In Re: Kobe and Social Media

I don’t have anything in particular to add to the tragic story of Kobe Bryant’s death in a helicopter crash today. We’ll need to await details from the crash investigation (and whether Kobe was himself flying the helicopter in hazy/foggy weather), but already  the mind runs back to Yankee catcher Thurman Munson’s jet crash in 1978, golf star Payne Stewart’s ill-fated flight, or John F. Kennedy Jr. flying a light plane in poor visibility in 1999 when he had no business doing so.

It is not to be surprised that in today’s media environment there would be several erroneous stories getting released and then having to be retracted. More notable is a new low in social media (especially Twitter) today.

First, a reporter for the Washington Post, Felicia Sonmez, decided to tweet out a story from three years ago in the Daily Beast, “Kobe Bryant’s Disturbing Rape Case: The DNA Evidence, the Accuser’s Story, and the Half-Confession.” Seriously? Today you decide you want to recycle this? Couldn’t it wait until at least tomorrow? Sonmez is likely another journalist who has no clue why so many Americans hate the media. (UPDATE: Sonmez has deleted the tweet, but not before racking up what may be the worst Twitter “ratio” in the history of this sorry platform. She has reportedly been “suspended” by the Post, because Decency Dies in Daylight, or something.)

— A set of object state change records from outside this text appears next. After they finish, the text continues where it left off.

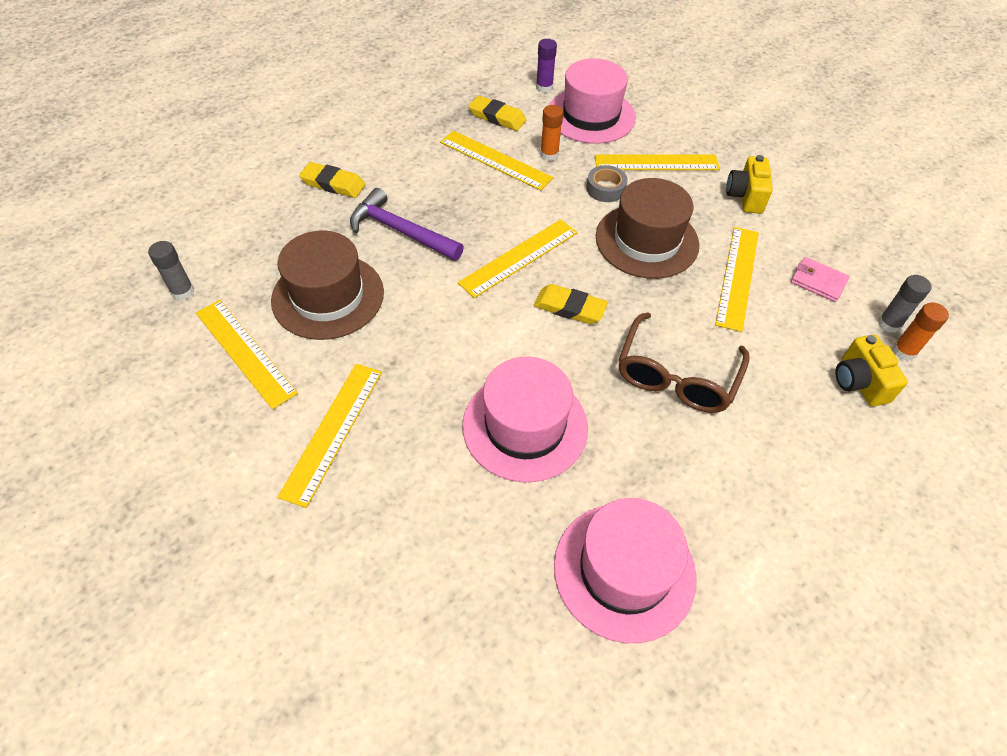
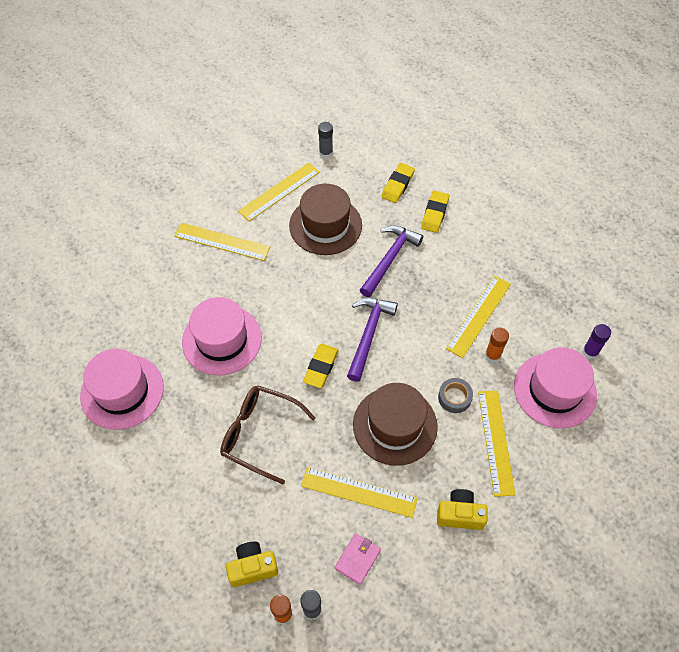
camera: 90 degrees right, 5 degrees up
(497, 117) = (536, 315): yellow eraser -> yellow eraser (397, 185)
(519, 258) = (369, 334): yellow ruler -> purple hammer

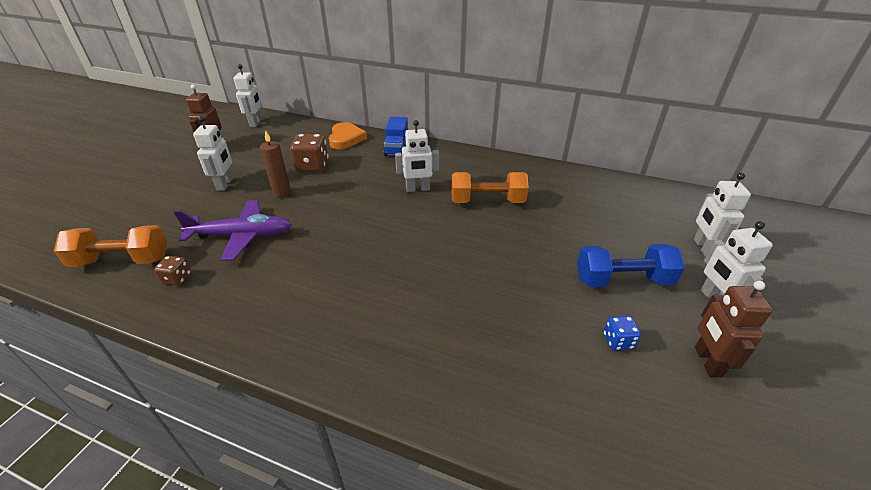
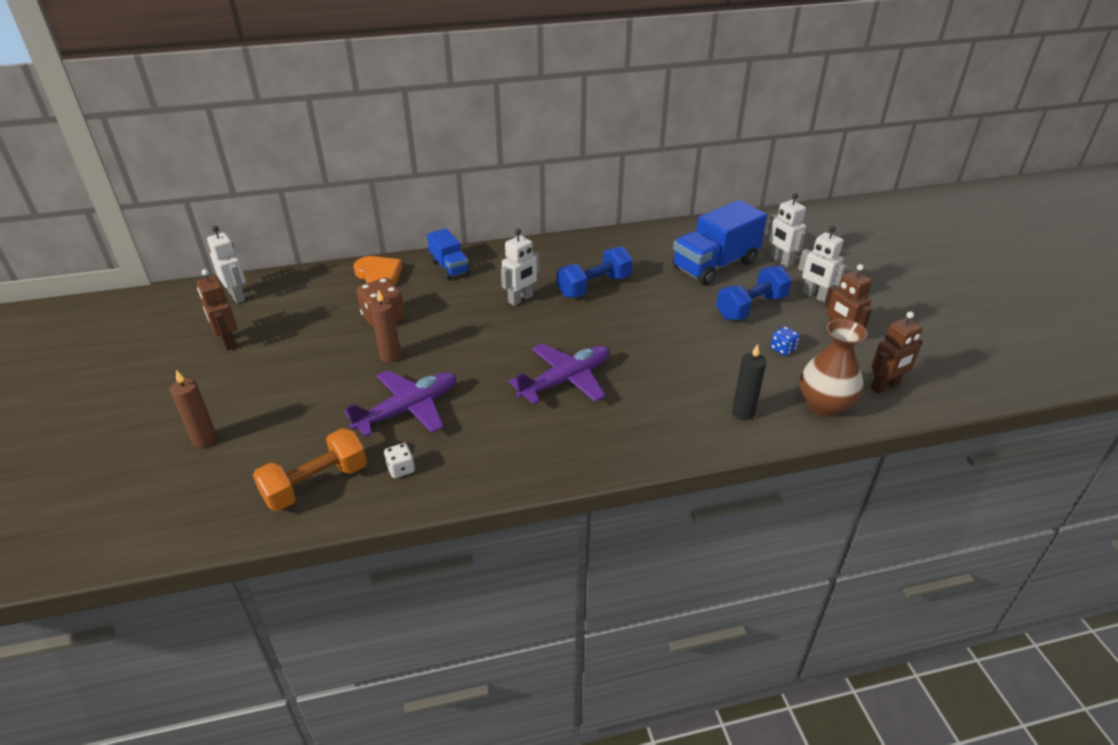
camera: 35 degrees left, 0 degrees up
(119, 199) = (205, 439): none -> brown candle
(177, 279) = (401, 469): brown dice -> white dice
(225, 184) = (311, 373): white robot -> none
(372, 268) = (565, 380): none -> purple plane
(487, 201) = (594, 286): orange dumbbell -> blue dumbbell
(499, 390) = (743, 413): none -> black candle
(609, 438) = (824, 405): none -> brown vase
(622, 225) = (715, 265): none -> blue truck
(721, 462) = (885, 387): none -> brown robot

Then there started showing up on Twitter cell phone video of a flaming helicopter crashing into the ground in a deep canyon. I recognized immediately that it is a complete fake, as I am very familiar with the area where the crash occurred (on the road from Hwy. 101 over the mountains to Malibu that I used to take to Pepperdine), and the terrain didn’t look right at all. But the video trended on Twitter before people started calling BS.

But even more disgusting is what is happening to Alison Morris, a weekend news reader for MSNBC. In conversation with a guest, Morris slipped and instead of saying “Lakers” it sounds very much like she said the n-word. Naturally twitter lit up. I’ve listened to a tape posted on Twitter, and it isn’t 100 percent clear exactly what Morris said. Could be the n-word; could be just a clumsy mumble. I doubt seriously that an MSNBC news reader is a closet Klansman. In any case, Morris has apologized:

I didn’t think “Nakers” is any kind of racial slur; I’m not sure this is even all that close to the n-word, and perhaps this explanation is a bit too contrived. Morris might have been better off simply owning the slur, even if it’s not wholly clear what she said or was trying to say. What counts is that she has apologized for a mistake. In the comment thread, though, there is no forgiveness, as the Twitterati are demanding her firing. Over 7,000 comments on her tweet so far, most of them attacking her.

And that’s where we are today folks. “Social” media we call it, for some reason that doesn’t even rise to the level of irony.